Personal information
- Full name: Federico Perera
- Born: c. 1836 Holborn, Middlesex, England
- Died: 1909 (aged 72/73) England
- Batting: Unknown
- Role: Wicket-keeper
- Relations: Pedro Perera (brother)

Career statistics
| Competition | First-class |
| Matches | 4 |
| Runs scored | 54 |
| Batting average | 7.71 |
| 100s/50s | –/– |
| Top score | 29 |
| Catches/stumpings | 1/– |
- Source: Cricinfo, 30 September 2019

= Frederico Perera =

English cricketer

Federico Perera (sometimes erroneously written as Frederick Perera) (c. 1836 – 1909) was an English first-class cricketer.

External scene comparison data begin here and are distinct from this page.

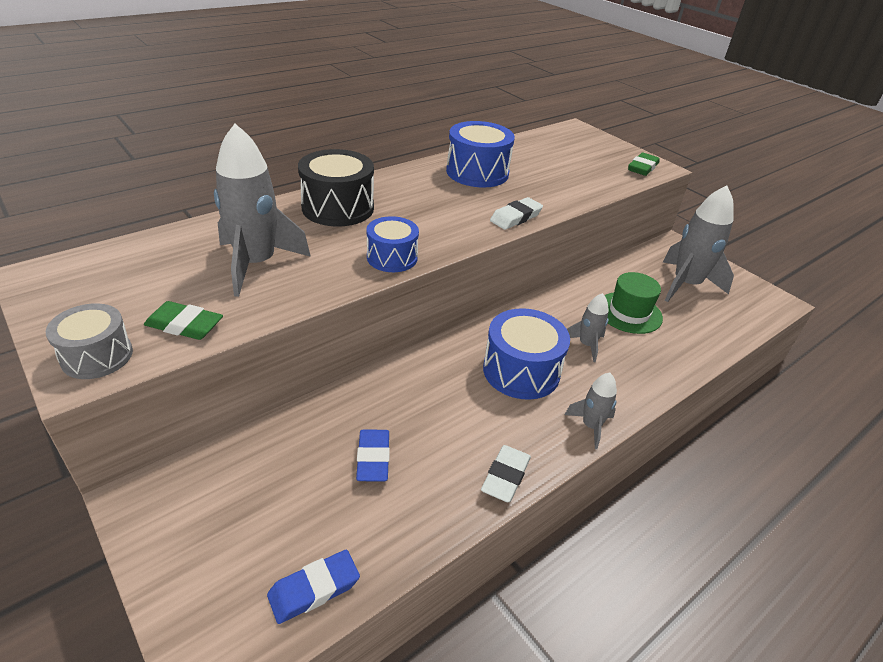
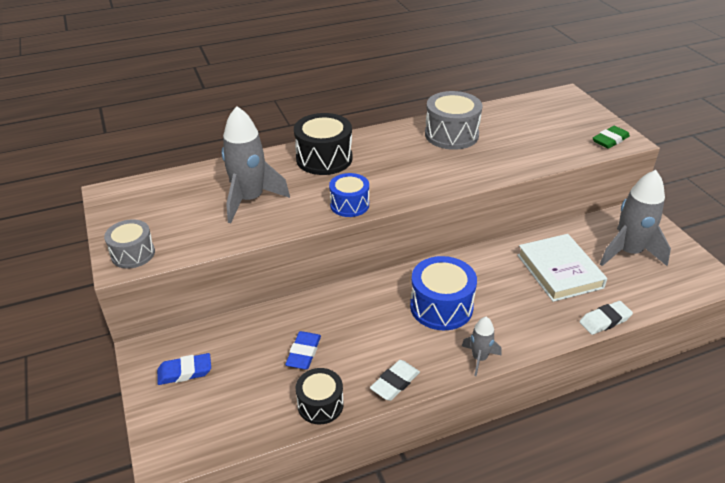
camera: 20 degrees right, 0 degrees up
green eraser [144,301,223,340] -> none
blue eraser [267,550,360,624] -> blue eraser moved to [157,353,211,385]
blue drum [446,121,515,188] -> grey drum [425,91,483,150]
white eraser [490,197,543,230] -> white eraser moved to [579,301,633,335]
grey rocket [567,293,609,362] -> none
green hat [604,272,663,334] -> white book [517,234,607,302]
none -> black drum [296,368,344,425]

The son of the Spaniard Augurio Perera and his wife, Francisca, he was born at Holborn in about 1836. His father was a merchant who moved the family to Birmingham in the same year of his birth, where he took over a storehouse on Great Charles Street. In 1839, the family once more relocated, this time to Manchester. Perera made his debut in first-class cricket for Manchester against Surrey at Eccles in 1857. The following season, he made three appearances in first-class cricket, appearing twice for the Gentlemen of the North against the Gentlemen of the South, and once for Manchester against Sussex. He scored a total of 54 runs in his four first-class matches, at an average of 7.71 and a high score of 29. By profession, he too was a merchant. He died in 1909. His middle brother, Pedro, was also a first-class cricketer, while his eldest brother, Augurio, is credited as being the co-inventor of lawn tennis.